The workshop will be divided into four main themes: fieldwork preparation, accessing 'the field', doing fieldwork and leaving ‘the field’. Prior to the first section, students will be required to produce a short description of their research project and to read two short texts. In the week between the sessions, students will be asked to perform a task where they will be able to put some of their skills into practice. Providing a basic tool kit for research in the context of a pandemic, and laying the groundwork for a debate on longer-standing themes surrounding fieldwork, this workshop hopes to provide a useful introduction for those aiming to go to ‘the field’ now and/or in a less convoluted future.

Requirements
Before the 1st of November, participants are required to send the convenors a paragraph no longer than 150 words in which they explain: their research topic, their research question (if they have one), and the methodology they are thinking of using. This will help us tailor the workshop to you.

Readings

  • Leurs, K., & Prabhakar, M. (2018). Doing Digital Migration Studies: Methodological Considerations for an Emerging Research Focus.
  • En R. Zapata-Barrero & E. Yalaz (Eds.), Qualitative Research in European Migration Studies (pp. 247–266). Springer International Publishing. 
  • Manning, J. (2016). Constructing a Postcolonial Feminist Ethnography, Journal of Organizational Ethnography, 5 (2) pp. 90-105
  • de Seta, Gabriele. (2018). Three Lies of Digital EthnographyAnthrodendum
     

Academic Writing for Postgraduate Research (for all students)

Joanna Page

Workshop 1: Improving Clarity and Fluency in Writing Style
Tuesday, 24 November 2020, 10:00-12:30, online

In this session we will work through a series of techniques that will help you to write more clearly, concisely, and effectively.

Workshop 2: Managing a Writing Project
Thursday, 26 November 2020, 10:00-12:30, online

By the end of this workshop, you should have a greater understanding of how to manage a writing project (such as an essay or a dissertation), from the initial planning stages through to submission.
 

Introduction to Film Theory and Analysis (for all students taking the Cinema module and any others interested)

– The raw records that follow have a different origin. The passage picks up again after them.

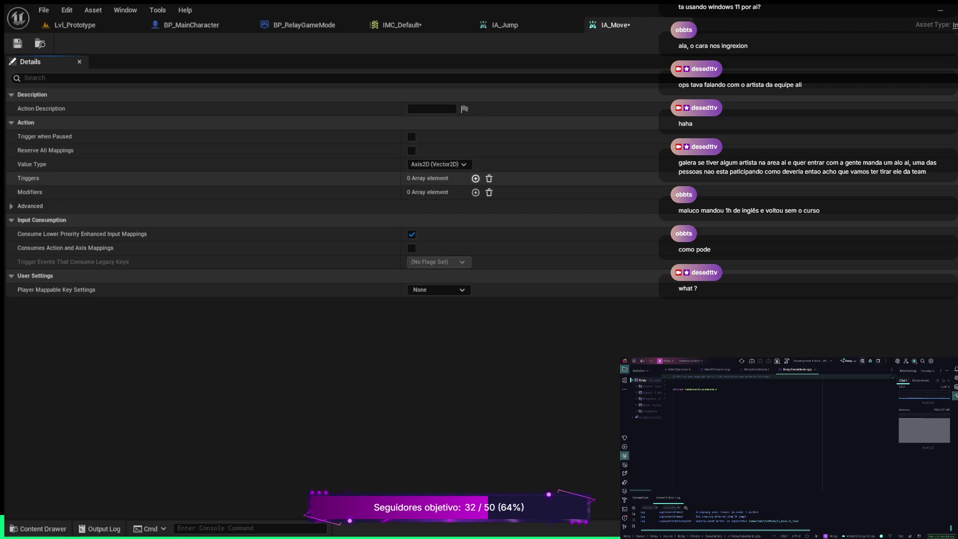
click(475, 178)
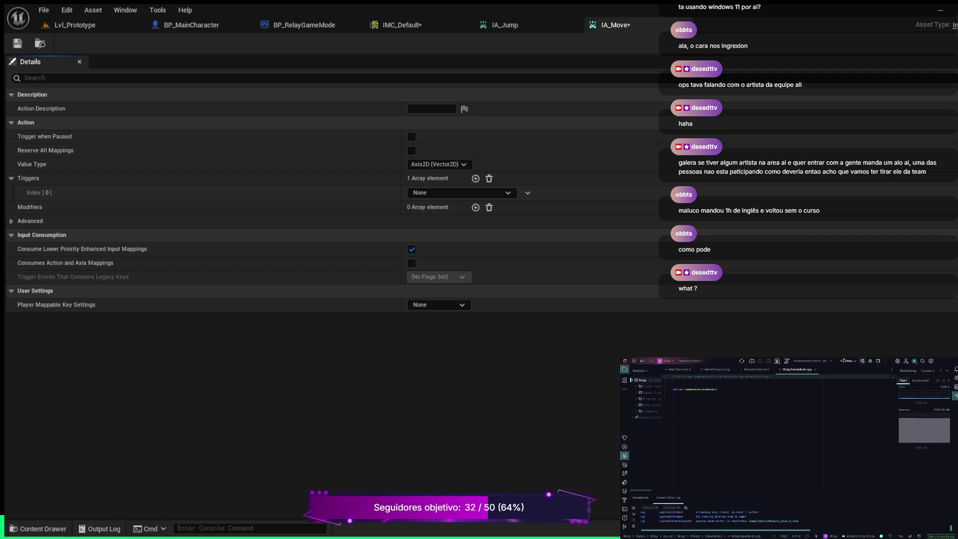
click(449, 249)
click(20, 193)
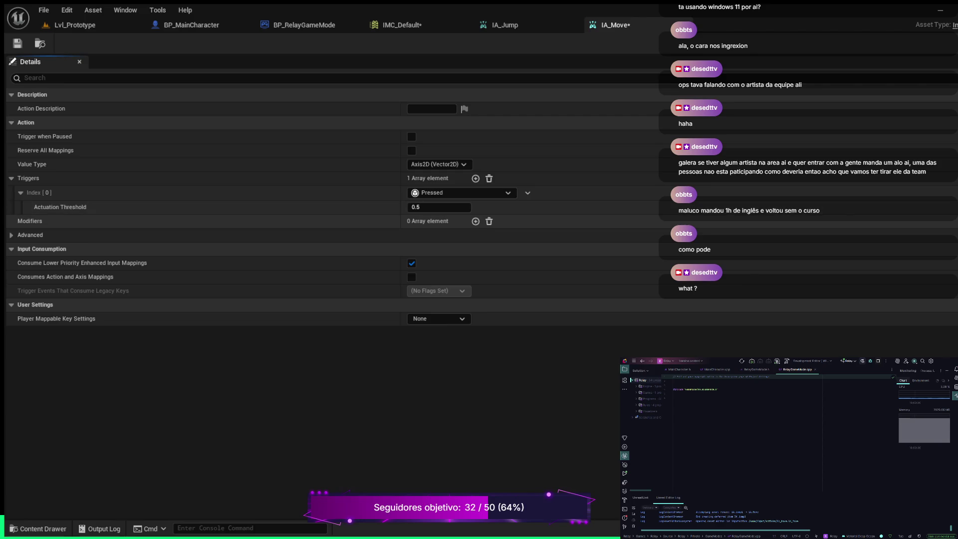
Step: Add a Swizzle Input Axis Values modifier with YXZ order to IA_Move and save it
click(475, 221)
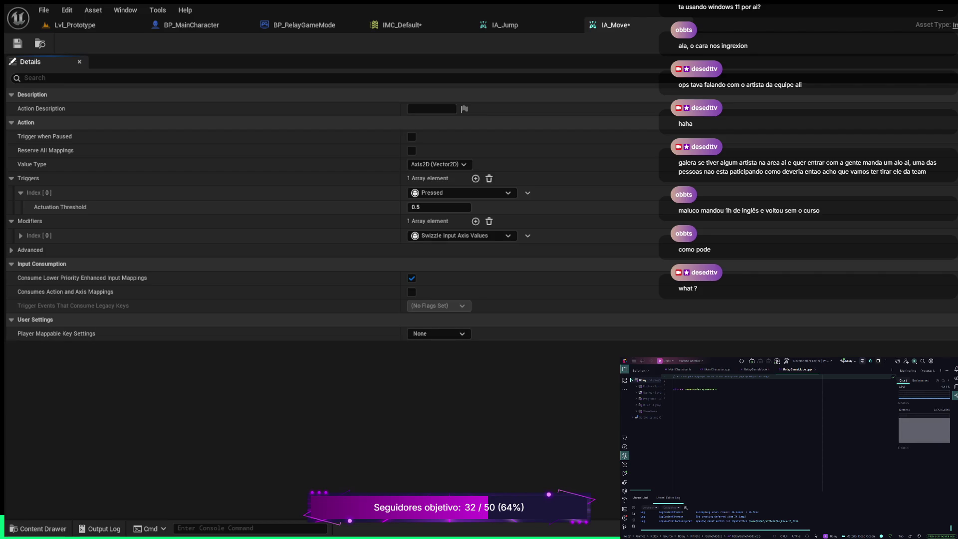
click(21, 235)
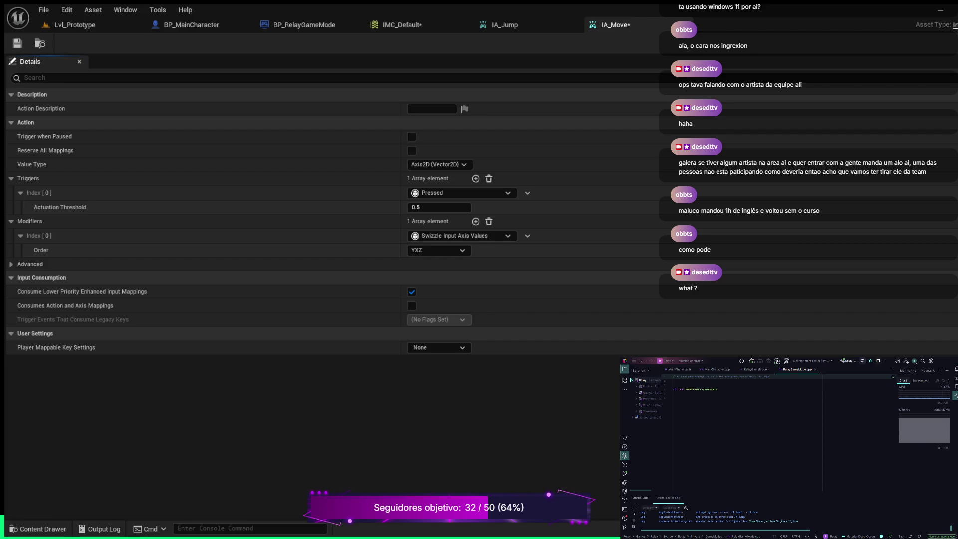
key(ctrl+s)
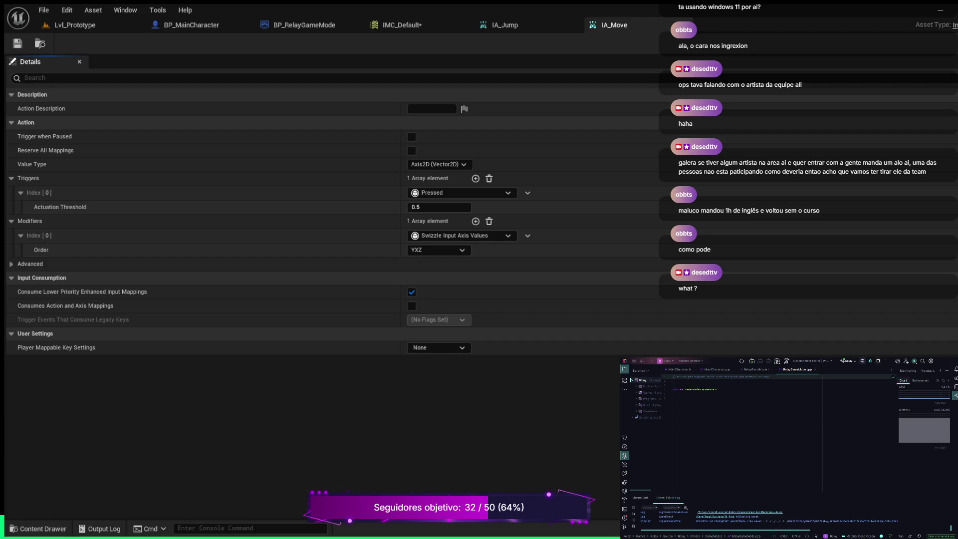
Step: Save IMC_Default and close its editor
click(401, 24)
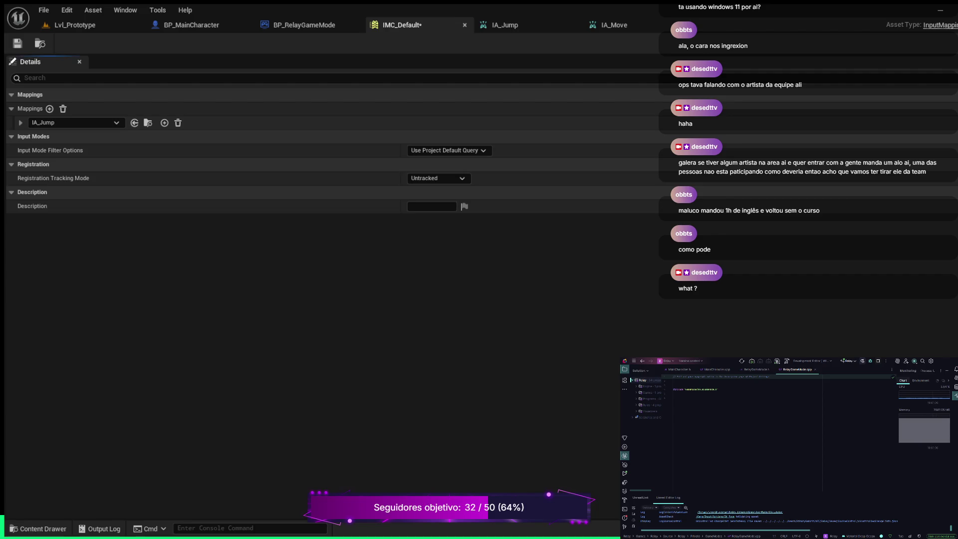
key(ctrl+s)
click(465, 25)
Step: Close the IA_Jump, IA_Move and BP_RelayGameMode editor tabs
click(399, 25)
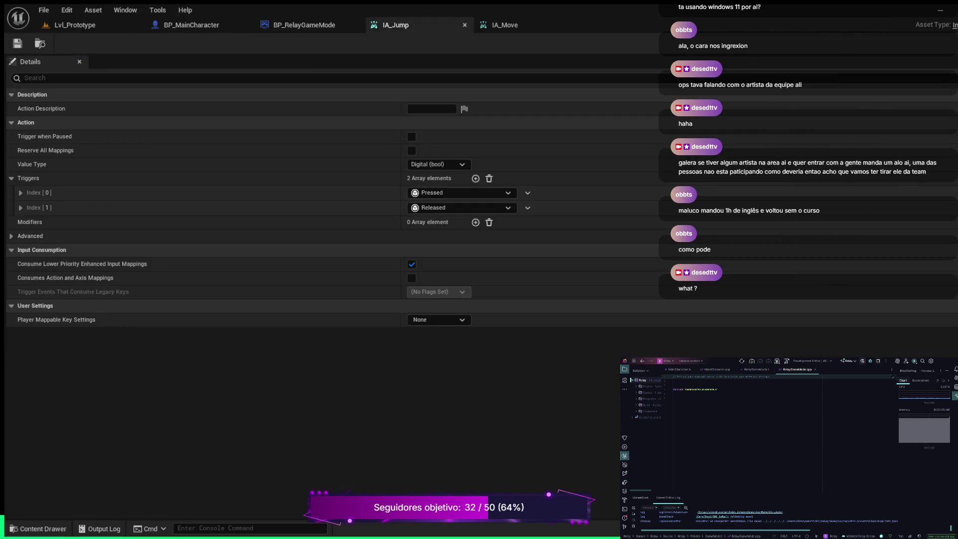
click(464, 25)
click(399, 25)
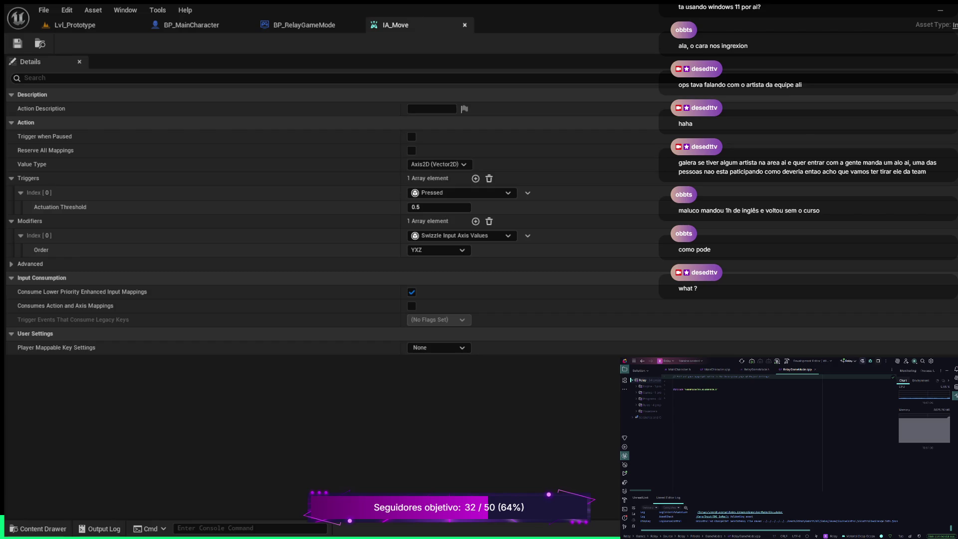
click(464, 25)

Tuesday, 19 January 2021, 11:00 - 13:00 - location TBC

Joanna Page 

This seminar will explore why and how theories of film and visual culture can be helpful in our analysis of individual texts and broader movements. We will explore how film theory has historically borrowed from structuralism, psychoanalysis, feminism and postcolonial studies before looking how these and other ideas are taken up in a range of different contemporary approaches. As this seminar is also designed to give a useful broader context for studying Latin American cinema, in the second part we will discuss some important trends and movements elsewhere with which Latin American filmmakers have established a dialogue, such as Soviet montage, Italian neorealism and the French nouvelle vague. Although part of the seminar will be lecture-style, we will also analyse a number of sequences together.

The seminar will provide a useful introduction to approaches to film and visual culture for those who have not formally studied it at undergraduate level; for those who have, it should extend your understanding of different approaches that you may wish to explore in your own research.